Probably it doesn't matter here, but it's something everyone dual-booting should know. Windows like partitions to end on cylinder boundaries; linux (and possibly other systems) doesn't care. This can lead to fs corruption and data loss when manipulating Windows partitions with linux tools (yes, it also happened to me years ago). So, as bad as it's sounds, Partition Magic is a dual-booter's good friend.   :Wink: 

----------

## SerfurJ

i figured it out.  these were the modules i needed: nls_iso8859_1 and nls_cp437.

----------

## dkaplowitz

 *SerfurJ wrote:*   

> i figured it out.  these were the modules i needed: nls_iso8859_1 and nls_cp437.

 

That's exactly what I needed...thanks for posting that. They were pretty easy to find, but for anyone having trouble, they were under File Systems > Native Language Support.

----------

## Gentree

@Serfurj, 

could you edit your thread to break the line:

snd_pcm_oss,snd_mixer_oss,snd_emu10k1,snd_rawmidi,snd_pcm, snd_timer,snd_seq_device,snd_ac97_codec,snd_util_mem,snd_hwdep 

its making the thread pretty unreadable.

Thx.  :Cool: 

----------

## SerfurJ

Gentree, 

ok, i did.  but now your thread has a long line.

----------

## Gentree

Ha! Brilliant.  

I thought it was the code block that was fixing the width  :Embarassed: 

Anyway its a useful thread now I can read it better.

Thx  :Cool: 

----------
════════════════
▶ **STATED EXERCISE**
Transcribe the stretch of the forum thread from "That's exactly what" through "Native Language Support.".

Rows from a dataset:
════════════════
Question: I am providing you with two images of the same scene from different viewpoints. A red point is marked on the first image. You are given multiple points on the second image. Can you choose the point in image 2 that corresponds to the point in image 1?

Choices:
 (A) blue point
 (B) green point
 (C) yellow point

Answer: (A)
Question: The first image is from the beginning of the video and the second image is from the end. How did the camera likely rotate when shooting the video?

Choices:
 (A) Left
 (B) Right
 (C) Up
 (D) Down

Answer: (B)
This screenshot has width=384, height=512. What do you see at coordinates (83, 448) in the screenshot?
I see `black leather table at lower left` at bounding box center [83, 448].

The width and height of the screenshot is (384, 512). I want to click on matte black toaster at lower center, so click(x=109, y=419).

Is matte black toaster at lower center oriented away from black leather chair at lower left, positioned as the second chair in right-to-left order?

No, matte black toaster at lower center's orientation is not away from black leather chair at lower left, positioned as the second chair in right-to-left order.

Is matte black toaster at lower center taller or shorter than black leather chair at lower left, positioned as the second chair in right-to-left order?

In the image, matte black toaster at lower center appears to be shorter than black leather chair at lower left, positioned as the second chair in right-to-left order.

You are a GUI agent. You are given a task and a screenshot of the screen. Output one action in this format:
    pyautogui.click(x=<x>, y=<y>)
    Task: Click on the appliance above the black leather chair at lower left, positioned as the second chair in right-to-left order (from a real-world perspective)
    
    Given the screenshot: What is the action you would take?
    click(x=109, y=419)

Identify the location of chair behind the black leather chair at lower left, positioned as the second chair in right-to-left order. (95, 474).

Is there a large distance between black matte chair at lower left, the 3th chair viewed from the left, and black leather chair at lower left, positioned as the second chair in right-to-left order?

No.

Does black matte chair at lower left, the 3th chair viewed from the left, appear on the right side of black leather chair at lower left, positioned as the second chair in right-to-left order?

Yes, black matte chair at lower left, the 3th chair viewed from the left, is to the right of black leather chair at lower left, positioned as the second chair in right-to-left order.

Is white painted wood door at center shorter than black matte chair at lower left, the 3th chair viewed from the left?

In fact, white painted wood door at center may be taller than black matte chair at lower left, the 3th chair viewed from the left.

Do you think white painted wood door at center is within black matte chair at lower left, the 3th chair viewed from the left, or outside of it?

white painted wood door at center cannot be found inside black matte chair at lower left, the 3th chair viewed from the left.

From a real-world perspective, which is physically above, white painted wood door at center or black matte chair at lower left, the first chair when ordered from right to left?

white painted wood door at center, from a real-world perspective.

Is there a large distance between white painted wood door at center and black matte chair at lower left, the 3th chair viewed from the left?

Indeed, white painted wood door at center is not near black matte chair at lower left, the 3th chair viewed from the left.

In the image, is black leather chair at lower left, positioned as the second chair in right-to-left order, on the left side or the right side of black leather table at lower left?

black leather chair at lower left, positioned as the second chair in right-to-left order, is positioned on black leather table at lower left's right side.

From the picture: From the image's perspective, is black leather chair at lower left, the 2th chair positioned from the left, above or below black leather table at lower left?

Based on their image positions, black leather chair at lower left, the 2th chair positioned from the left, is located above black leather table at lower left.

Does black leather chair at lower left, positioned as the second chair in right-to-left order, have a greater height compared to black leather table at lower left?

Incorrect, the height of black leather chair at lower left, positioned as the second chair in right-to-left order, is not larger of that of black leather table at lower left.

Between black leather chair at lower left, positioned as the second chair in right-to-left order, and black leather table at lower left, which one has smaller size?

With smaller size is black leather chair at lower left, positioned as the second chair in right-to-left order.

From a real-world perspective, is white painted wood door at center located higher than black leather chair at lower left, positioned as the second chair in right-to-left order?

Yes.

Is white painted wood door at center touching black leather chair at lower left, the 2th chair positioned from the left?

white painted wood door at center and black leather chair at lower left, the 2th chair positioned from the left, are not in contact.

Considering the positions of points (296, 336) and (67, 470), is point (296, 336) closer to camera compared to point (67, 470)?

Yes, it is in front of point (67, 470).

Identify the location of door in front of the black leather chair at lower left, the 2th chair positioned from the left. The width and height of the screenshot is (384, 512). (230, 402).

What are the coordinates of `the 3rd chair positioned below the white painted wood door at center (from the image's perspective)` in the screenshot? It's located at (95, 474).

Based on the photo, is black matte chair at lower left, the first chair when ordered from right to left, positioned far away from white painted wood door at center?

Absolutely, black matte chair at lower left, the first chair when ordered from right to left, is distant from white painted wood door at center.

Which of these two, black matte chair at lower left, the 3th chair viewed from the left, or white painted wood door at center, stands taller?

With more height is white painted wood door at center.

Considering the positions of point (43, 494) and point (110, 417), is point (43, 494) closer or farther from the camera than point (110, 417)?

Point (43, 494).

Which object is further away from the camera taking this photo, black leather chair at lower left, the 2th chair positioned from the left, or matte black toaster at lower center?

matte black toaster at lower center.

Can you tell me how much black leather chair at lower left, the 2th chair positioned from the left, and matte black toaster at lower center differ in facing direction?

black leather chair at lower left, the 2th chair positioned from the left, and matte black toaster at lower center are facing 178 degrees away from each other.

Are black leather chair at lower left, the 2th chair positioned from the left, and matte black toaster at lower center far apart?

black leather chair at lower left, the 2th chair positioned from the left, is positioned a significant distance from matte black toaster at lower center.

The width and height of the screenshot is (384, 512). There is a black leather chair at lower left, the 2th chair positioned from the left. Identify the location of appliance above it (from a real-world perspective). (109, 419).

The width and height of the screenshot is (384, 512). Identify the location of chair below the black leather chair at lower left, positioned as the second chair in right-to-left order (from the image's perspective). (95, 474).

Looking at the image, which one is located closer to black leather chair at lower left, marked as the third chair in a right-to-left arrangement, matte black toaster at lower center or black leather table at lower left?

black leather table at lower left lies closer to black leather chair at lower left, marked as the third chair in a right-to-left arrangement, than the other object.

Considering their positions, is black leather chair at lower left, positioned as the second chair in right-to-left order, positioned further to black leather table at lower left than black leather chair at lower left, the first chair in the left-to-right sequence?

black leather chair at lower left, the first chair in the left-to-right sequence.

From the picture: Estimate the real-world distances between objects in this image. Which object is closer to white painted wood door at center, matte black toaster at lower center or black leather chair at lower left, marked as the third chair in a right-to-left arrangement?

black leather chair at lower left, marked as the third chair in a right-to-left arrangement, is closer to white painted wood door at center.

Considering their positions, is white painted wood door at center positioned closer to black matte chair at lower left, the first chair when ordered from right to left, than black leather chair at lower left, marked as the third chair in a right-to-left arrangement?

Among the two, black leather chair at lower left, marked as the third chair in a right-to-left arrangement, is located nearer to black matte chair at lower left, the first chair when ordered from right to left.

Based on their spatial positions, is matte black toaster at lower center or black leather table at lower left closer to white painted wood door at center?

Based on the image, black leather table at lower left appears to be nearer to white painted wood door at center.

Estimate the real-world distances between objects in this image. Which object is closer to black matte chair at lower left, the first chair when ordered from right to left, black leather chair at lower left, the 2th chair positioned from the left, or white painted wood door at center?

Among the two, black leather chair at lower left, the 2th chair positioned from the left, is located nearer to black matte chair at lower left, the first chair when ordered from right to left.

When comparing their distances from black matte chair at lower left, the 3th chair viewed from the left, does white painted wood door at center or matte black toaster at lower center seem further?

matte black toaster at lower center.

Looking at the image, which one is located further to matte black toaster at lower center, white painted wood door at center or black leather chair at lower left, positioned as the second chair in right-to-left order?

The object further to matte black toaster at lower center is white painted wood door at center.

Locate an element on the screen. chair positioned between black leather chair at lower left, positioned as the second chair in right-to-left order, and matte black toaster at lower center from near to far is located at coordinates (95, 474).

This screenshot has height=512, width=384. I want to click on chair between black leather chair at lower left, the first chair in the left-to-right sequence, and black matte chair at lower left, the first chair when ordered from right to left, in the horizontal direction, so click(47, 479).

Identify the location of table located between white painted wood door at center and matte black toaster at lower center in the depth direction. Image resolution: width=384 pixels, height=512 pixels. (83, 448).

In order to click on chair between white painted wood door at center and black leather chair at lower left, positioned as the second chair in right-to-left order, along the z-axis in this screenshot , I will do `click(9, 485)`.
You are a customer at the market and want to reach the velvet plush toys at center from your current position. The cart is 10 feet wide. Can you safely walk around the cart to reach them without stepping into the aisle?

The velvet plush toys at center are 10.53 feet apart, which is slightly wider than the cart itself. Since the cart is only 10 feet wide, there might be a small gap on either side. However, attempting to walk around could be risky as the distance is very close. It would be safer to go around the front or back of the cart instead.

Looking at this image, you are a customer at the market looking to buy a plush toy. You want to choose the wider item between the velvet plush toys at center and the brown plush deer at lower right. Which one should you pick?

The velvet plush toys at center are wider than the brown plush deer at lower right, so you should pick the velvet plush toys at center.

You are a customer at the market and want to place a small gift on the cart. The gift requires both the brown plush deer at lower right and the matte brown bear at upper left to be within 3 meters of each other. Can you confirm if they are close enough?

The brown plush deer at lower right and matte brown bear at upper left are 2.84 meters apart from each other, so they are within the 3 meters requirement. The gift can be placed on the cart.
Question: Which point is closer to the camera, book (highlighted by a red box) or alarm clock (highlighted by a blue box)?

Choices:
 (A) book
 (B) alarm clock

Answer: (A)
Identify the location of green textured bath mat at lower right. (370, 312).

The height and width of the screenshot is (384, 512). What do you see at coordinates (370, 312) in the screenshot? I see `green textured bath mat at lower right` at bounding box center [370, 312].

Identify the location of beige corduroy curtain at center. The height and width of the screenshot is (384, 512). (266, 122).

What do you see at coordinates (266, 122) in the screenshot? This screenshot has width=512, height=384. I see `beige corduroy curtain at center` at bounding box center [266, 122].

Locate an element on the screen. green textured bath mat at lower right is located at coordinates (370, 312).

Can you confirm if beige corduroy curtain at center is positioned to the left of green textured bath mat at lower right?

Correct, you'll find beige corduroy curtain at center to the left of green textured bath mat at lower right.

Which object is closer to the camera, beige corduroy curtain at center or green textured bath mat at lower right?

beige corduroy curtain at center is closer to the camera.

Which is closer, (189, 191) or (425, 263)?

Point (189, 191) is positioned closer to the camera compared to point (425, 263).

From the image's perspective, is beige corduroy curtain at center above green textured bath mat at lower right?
════════════════
▶ **WRITTEN REPLY**
That's exactly what I needed...thanks for posting that. They were pretty easy to find, but for anyone having trouble, they were under File Systems > Native Language Support.